(Collection entries)
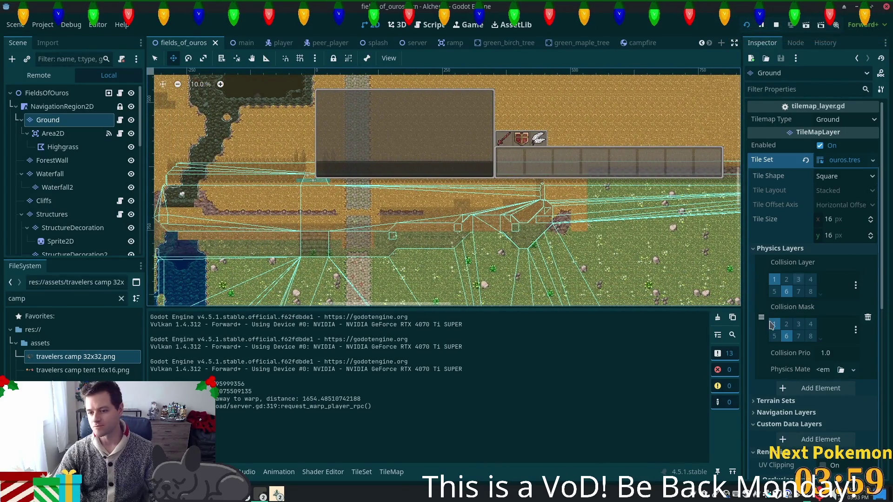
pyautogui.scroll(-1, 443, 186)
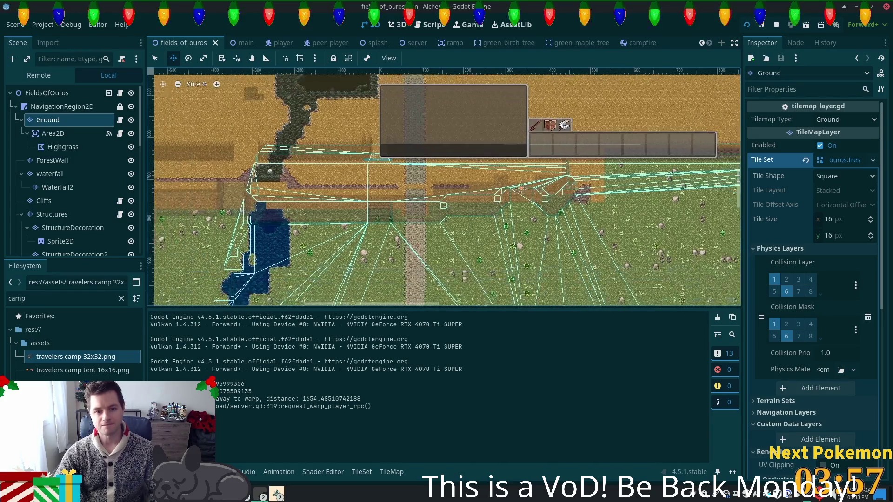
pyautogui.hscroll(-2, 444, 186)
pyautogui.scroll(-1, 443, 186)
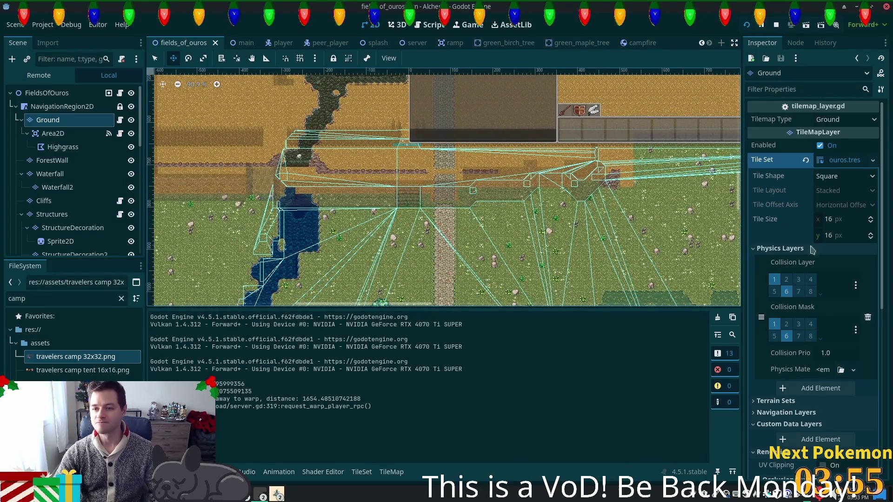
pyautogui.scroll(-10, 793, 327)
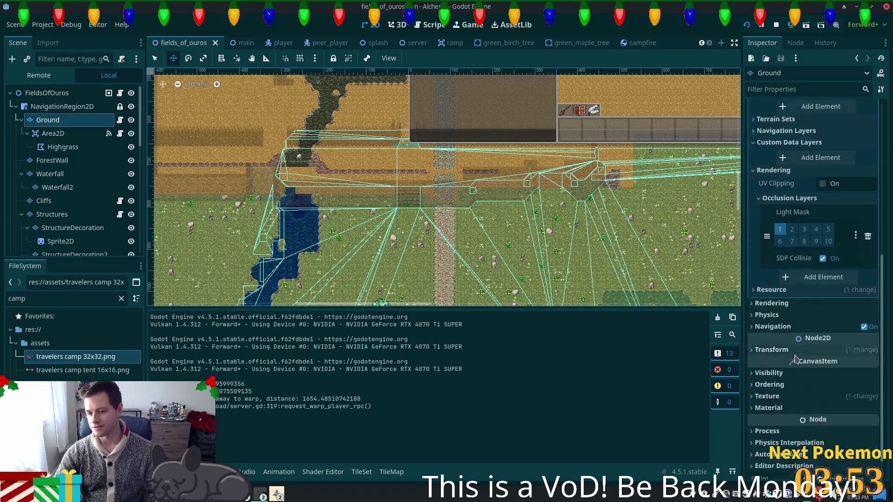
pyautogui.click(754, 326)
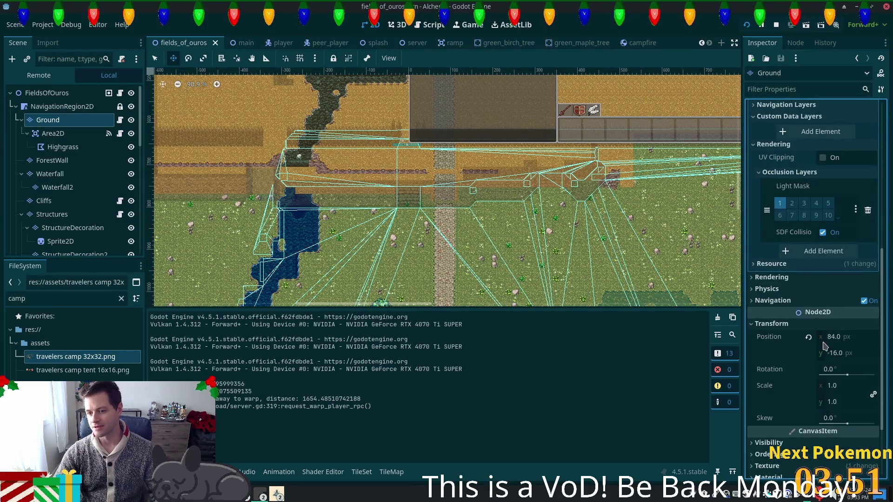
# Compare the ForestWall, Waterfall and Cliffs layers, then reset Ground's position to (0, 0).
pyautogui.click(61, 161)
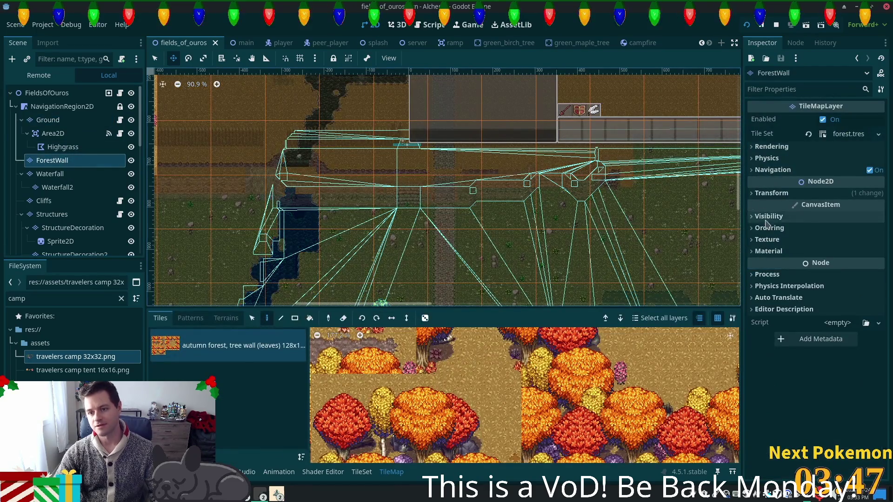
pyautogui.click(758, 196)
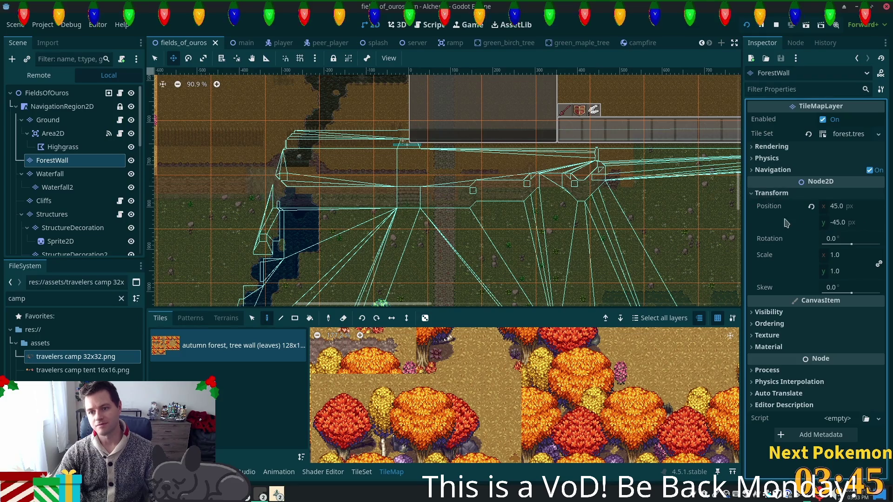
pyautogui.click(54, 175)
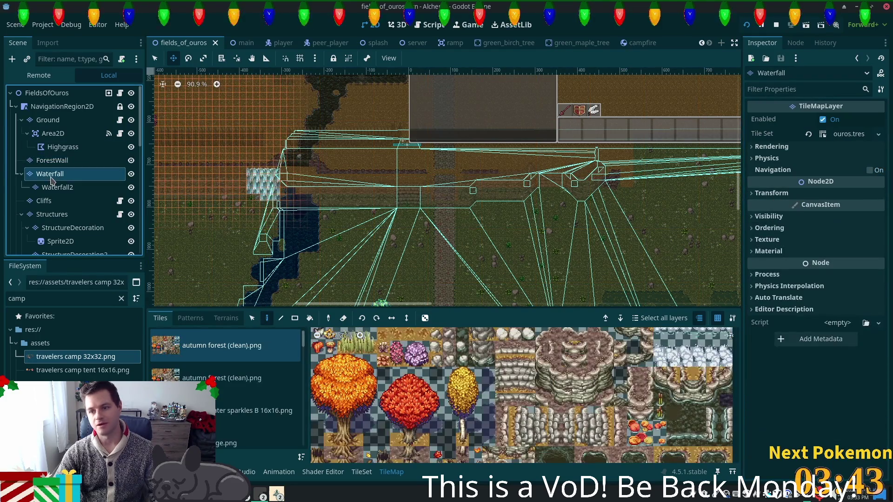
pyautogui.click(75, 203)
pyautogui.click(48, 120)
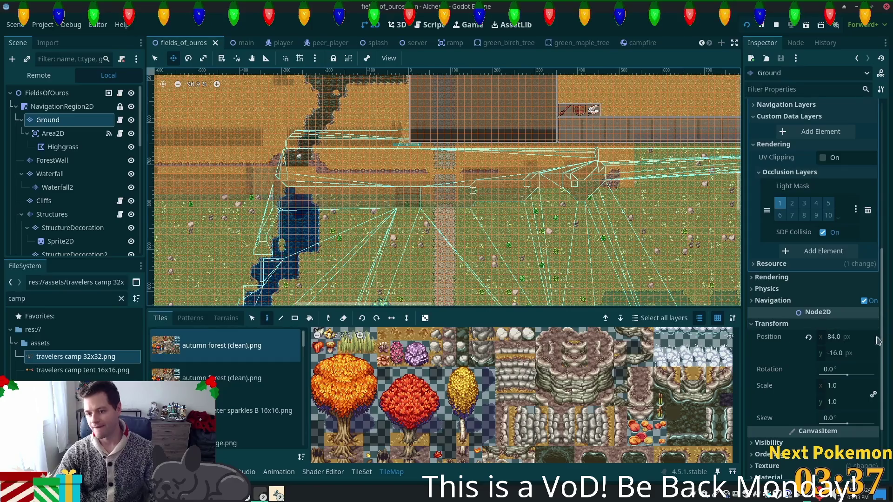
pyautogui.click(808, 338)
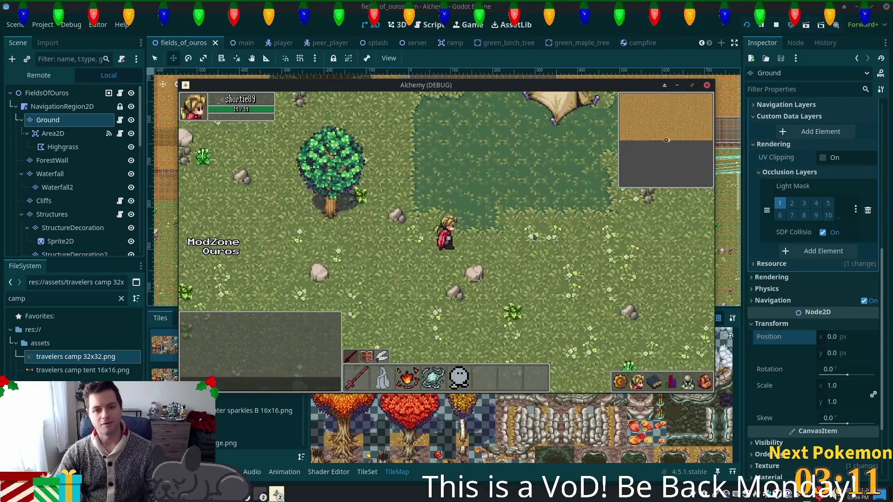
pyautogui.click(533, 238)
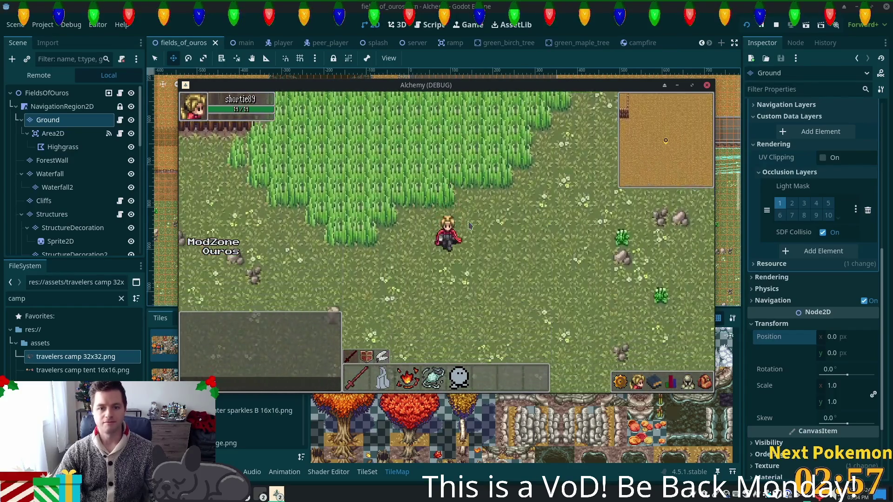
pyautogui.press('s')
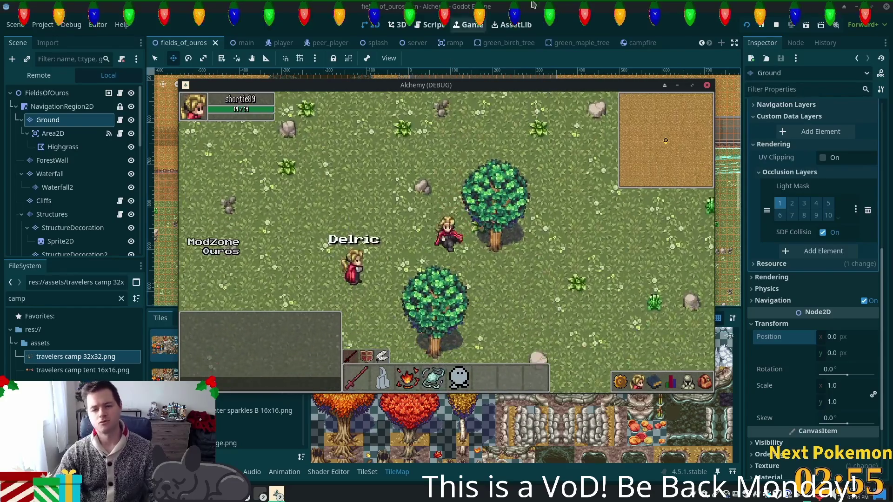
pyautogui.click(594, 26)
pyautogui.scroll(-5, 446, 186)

Description of the task:
Repeat each record as given. No picture belongs in the copy.

Reply:
pyautogui.scroll(-1, 443, 186)
pyautogui.hscroll(-2, 444, 186)
pyautogui.scroll(-1, 443, 186)
pyautogui.scroll(-10, 793, 327)
pyautogui.click(754, 326)
# Compare the ForestWall, Waterfall and Cliffs layers, then reset Ground's position to (0, 0).
pyautogui.click(61, 161)
pyautogui.click(758, 196)
pyautogui.click(54, 175)
pyautogui.click(75, 203)
pyautogui.click(48, 120)
pyautogui.click(808, 338)
pyautogui.click(533, 238)
pyautogui.press('s')
pyautogui.click(594, 26)
pyautogui.scroll(-5, 446, 186)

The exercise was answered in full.